DOMANDE SUL TESTO.
[1] Rispondi alle domande seguenti sul brano relativo all'amor cortese.
(a) Secondo il brano, il culto della Vergine è più probabilmente una causa o un effetto dell'amor cortese?
(b) Quale opera di Tacito viene citata e che cosa vi rileva l'autore latino?
(c) Quale esempio viene dato del rapporto d'amore fra vassallo e signore?
[2] Trasforma in un elenco puntato il paragrafo del brano sull'amor cortese che comincia con "Nemmeno fu il cristianesimo", conservandone le informazioni principali.
[3] Riproduci senza modifiche la parte del brano sull'amor cortese compresa tra "3) Nemmeno fu" e "il connotato dell’Umiltà.", estremi inclusi.
____ BRANO FORNITO
3) Nemmeno fu il cristianesimo a portare ad una
idealizzazione della concezione dell’amore: è più probabile che il culto della
Vergine sia un effetto che una causa dell’amor cortese. Da scartare è anche
la derivazione germanica: è vero che Tacito, nella Germania,
rileva il particolare rispetto di quelle popolazioni per le donne; ma questo,
caso mai, avrebbe portato ad una concezione paritaria, non alla sottomissione
maschile. Più interessante è il rilievo del rapporto d’amore esistente fra
vassallo e signore (di Rolando per Carlo, ad esempio): ma
questo spiega perché l’amor cortese, quando compare, si travesta da rapporto di
vassallaggio. E, certo, tale “travestimento” ci fa capire il connotato dell’Umiltà.
________
____ ESTRATTO DEI DATI
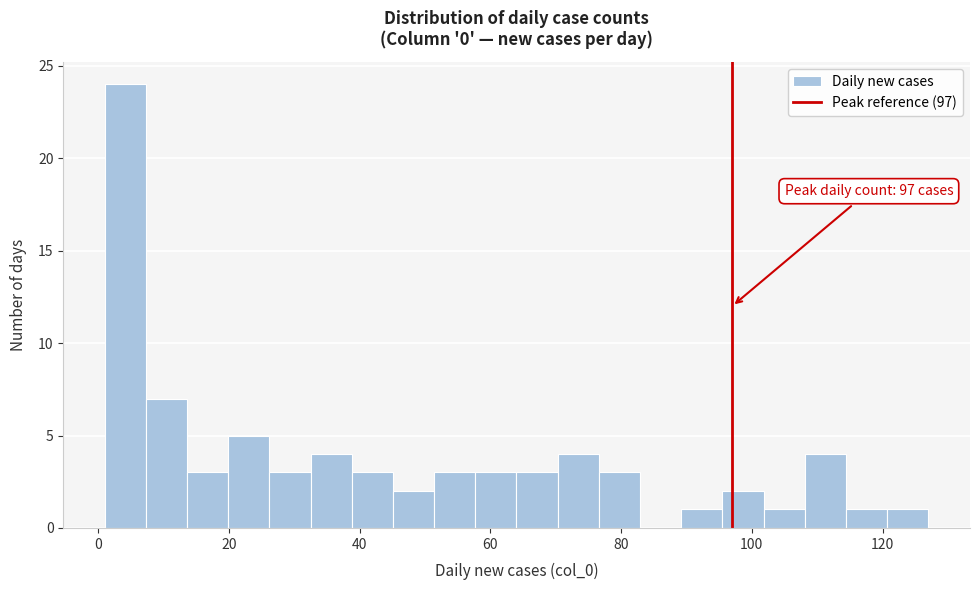

Read against the x-axis, roughly where is the centre of the tallest bar?

4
________
SOLUZIONI PROPOSTE.
[1]
(a) Un effetto.
(b) La Germania; vi rileva il particolare rispetto di quelle popolazioni per le donne.
(c) Il rapporto di Rolando per Carlo.

[2]
- Non fu il cristianesimo a portare a un'idealizzazione dell'amore: il culto della Vergine è più probabilmente un effetto che una causa dell'amor cortese.
- Va scartata anche la derivazione germanica. Tacito, nella Germania, rileva il rispetto di quelle popolazioni per le donne, ma ciò avrebbe portato semmai a una concezione paritaria, non alla sottomissione maschile.
- Più interessante è il rapporto d'amore fra vassallo e signore (ad esempio di Rolando per Carlo). Esso spiega perché l'amor cortese, quando compare, si travesta da rapporto di vassallaggio.
- Tale "travestimento" fa capire il connotato dell'Umiltà.

[3]
3) Nemmeno fu il cristianesimo a portare ad una
idealizzazione della concezione dell’amore: è più probabile che il culto della
Vergine sia un effetto che una causa dell’amor cortese. Da scartare è anche
la derivazione germanica: è vero che Tacito, nella Germania,
rileva il particolare rispetto di quelle popolazioni per le donne; ma questo,
caso mai, avrebbe portato ad una concezione paritaria, non alla sottomissione
maschile. Più interessante è il rilievo del rapporto d’amore esistente fra
vassallo e signore (di Rolando per Carlo, ad esempio): ma
questo spiega perché l’amor cortese, quando compare, si travesta da rapporto di
vassallaggio. E, certo, tale “travestimento” ci fa capire il connotato dell’Umiltà.